• Passage to read:
I received an email from Dr. Marcus Blakemore about a very fascinating website called Fiverr.com. At first, I was very skeptical because freelancers like technical writers and web designers were offering their services for $5. In fact, these services were listed well below market prices.
Yet, the site also offers bizarre services like someone writing something on his or her lips to a person dressed in a clown suit willing to send greetings to anyone. Loaded with my conventional wisdom of ‘you get what you pay for,’ I gave the website a chance. Through this effort, I found some vendors were outstanding while others were mediocre.
Amazingly, the owners of Fiverr.com had created a niche for themselves with freelance websites, such as Elance.com or Guru.com. However, a new value proposition was also developed.
For experienced sellers, Fiverr.com provides a promotional venue where they can sell more expensive services down the product line, newbie sellers can turn their hobbies into financial gains, and value-seeking buyers can secure some quality services well below market value.
With the pressures of globalization all around, organizations are finding that creating value becomes a necessity. This article examines the concepts of value creation in today’s competitive environment.
Twenty-first-century organizations can no longer implement value creation in a vacuum. Ken Favaro, author of Put Value Creation First, further suggests that placing a priority on value creation gives businesses two advantages over their competition: The first is capital and the second is talent. Favaro argues that successful value creators never suffer from capital shortage.
Value focuses on the relationship between the customer’s expectations of a product or service and the amount paid for it. C.K. Prahalad and Vemkatram Ramaswamy, authors of The Future of Competition, further reasoned that twenty-first-century corporations must adapt their value creation system to fit the global scale.
They noted the new system is an individual-centered, co-creation of worth between consumers and organizations. Few executives take the time to explain their values, but this will be increasingly important if companies hope to expand success in their global market.
For many people, the concept of value creation is vague. An exact definition of value depends on the individual, but it could be defined as the net bundle of benefits the customer derives from a product or service.
According to Businessdictionary.com, value creation denotes ‘the performance of actions that increase the worth of goods, service or even a business.’ Consequently, value creation for customers encompasses developing products and services that customers find consistently useful.
Mark Johnston and Greg Marshall, authors of Relationship Selling, argue that an individual must understand the customer to establish value. Furthermore, Paul Peter and James Donnelly, authors of Marketing Management, argue that the starting point in the buying process is the consumer’s recognition of an unsatisfied need. The customer must remain the focus for any sustainable business success.
Value creation must also be a strategic and deliberate concept for professionals. Mark Johnston and Greg Marshall maintain that perceived value is in the eyes of the customer. Therefore, perceived value will vary. A professional’s biggest challenge is in selling this value with consistency. Being strategic about these business relationships is not simple. Organizations must clearly understand the external motivation within their market in order to create lasting customer value. The external environment is considered anything outside of the organization’s control. External environment factors include economic stability, legal-political shifts, technological growth, social-cultural norms, and natural changes.

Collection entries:
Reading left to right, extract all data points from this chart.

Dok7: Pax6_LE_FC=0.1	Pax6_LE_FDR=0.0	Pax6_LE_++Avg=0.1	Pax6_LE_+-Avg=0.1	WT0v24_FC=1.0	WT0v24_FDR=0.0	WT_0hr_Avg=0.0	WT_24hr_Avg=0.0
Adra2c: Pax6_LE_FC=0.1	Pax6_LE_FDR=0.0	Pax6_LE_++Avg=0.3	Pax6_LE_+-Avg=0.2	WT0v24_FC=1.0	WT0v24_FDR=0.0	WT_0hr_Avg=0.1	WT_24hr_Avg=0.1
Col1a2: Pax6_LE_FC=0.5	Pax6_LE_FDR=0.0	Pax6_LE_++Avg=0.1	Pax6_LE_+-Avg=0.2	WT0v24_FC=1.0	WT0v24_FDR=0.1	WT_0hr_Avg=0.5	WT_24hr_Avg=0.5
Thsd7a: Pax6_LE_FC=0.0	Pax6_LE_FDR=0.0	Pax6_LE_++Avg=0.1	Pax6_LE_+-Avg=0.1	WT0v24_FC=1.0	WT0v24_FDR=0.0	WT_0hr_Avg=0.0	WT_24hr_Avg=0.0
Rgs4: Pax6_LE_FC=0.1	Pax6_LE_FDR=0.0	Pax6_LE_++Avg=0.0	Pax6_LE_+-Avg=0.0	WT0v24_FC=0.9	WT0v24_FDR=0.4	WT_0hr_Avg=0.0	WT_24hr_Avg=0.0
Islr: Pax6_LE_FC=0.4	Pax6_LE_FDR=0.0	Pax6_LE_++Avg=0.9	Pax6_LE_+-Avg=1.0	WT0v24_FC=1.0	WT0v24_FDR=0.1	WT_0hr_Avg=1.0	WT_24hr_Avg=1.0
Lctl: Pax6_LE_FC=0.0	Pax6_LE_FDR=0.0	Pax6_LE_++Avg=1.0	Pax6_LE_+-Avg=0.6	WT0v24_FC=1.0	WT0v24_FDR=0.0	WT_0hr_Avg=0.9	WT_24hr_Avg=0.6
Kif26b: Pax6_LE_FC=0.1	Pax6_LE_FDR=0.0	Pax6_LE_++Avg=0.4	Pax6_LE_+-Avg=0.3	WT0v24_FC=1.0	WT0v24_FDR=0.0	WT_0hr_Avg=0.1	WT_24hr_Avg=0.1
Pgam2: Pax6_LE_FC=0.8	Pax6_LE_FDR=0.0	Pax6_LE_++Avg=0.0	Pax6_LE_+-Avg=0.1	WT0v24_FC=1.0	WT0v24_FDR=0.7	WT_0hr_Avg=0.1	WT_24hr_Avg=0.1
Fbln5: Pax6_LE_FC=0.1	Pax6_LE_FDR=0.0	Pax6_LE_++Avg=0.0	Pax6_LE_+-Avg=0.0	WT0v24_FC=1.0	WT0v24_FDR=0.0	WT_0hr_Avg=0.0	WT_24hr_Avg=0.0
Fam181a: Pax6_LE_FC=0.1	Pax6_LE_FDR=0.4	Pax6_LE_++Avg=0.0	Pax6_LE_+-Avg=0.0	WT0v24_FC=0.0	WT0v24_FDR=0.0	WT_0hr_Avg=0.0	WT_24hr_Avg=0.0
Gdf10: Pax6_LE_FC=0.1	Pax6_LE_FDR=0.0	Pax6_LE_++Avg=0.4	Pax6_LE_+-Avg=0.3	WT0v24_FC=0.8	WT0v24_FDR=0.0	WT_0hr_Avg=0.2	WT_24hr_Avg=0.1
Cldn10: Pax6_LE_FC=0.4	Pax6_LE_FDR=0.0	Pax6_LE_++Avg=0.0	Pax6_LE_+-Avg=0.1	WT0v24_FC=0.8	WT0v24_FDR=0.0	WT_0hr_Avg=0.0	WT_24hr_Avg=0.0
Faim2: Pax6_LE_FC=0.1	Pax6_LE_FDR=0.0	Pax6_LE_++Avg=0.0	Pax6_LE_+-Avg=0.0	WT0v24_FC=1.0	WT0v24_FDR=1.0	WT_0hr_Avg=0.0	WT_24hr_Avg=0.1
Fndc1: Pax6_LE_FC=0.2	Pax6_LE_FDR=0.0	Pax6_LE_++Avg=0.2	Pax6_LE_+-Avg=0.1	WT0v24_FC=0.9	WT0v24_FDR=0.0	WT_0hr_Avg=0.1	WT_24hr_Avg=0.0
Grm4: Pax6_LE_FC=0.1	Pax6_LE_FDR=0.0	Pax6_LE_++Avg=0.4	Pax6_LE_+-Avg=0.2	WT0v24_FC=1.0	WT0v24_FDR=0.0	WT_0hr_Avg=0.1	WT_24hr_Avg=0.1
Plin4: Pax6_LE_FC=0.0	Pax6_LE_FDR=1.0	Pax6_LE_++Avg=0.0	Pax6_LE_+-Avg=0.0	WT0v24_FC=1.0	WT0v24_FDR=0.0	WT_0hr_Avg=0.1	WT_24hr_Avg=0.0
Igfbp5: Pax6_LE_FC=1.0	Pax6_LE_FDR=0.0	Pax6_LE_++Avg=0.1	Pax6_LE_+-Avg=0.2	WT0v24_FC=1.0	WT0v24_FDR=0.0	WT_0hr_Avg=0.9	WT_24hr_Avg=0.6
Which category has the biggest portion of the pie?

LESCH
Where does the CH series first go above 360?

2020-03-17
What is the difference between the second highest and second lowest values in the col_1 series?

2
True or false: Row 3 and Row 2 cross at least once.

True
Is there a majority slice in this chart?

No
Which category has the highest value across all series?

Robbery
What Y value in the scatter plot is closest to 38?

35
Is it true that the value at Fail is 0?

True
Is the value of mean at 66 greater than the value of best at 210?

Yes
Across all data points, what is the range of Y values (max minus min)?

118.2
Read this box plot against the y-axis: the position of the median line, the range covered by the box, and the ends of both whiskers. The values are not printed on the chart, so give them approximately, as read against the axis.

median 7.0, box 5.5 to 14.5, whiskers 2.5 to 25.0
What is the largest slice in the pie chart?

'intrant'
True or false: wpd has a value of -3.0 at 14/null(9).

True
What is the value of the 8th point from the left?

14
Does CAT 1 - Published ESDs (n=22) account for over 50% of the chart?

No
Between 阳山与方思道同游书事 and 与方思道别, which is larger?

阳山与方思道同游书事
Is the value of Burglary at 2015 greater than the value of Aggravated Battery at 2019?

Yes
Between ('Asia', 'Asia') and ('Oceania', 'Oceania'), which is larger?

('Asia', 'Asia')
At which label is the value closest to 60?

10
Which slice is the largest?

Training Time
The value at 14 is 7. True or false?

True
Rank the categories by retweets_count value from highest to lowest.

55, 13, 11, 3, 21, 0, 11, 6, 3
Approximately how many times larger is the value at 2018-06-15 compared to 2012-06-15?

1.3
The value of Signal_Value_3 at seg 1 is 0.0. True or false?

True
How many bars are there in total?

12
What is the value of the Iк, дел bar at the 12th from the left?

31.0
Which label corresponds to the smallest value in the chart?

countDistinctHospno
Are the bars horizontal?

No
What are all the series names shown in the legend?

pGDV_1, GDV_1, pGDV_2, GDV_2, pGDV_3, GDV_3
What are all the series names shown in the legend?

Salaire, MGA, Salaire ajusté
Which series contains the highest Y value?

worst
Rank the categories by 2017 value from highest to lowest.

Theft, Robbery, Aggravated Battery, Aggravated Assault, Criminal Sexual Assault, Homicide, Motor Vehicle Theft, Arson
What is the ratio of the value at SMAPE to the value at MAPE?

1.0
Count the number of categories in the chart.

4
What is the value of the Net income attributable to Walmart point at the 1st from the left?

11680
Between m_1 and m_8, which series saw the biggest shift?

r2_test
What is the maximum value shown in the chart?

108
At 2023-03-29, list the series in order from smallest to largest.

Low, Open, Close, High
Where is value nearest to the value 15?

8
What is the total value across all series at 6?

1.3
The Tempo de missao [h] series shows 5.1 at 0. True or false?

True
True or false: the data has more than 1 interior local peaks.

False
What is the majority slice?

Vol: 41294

• Problems and tasks:
1. Write out the part of the article on value creation that opens with the words containing "They noted the" and closes with "product or service.".
2. Which book titles are named in the article on value creation?

• Solutions to the exercise:
1.
They noted the new system is an individual-centered, co-creation of worth between consumers and organizations. Few executives take the time to explain their values, but this will be increasingly important if companies hope to expand success in their global market.
For many people, the concept of value creation is vague. An exact definition of value depends on the individual, but it could be defined as the net bundle of benefits the customer derives from a product or service.

2.
- Put Value Creation First
- The Future of Competition
- Relationship Selling
- Marketing Management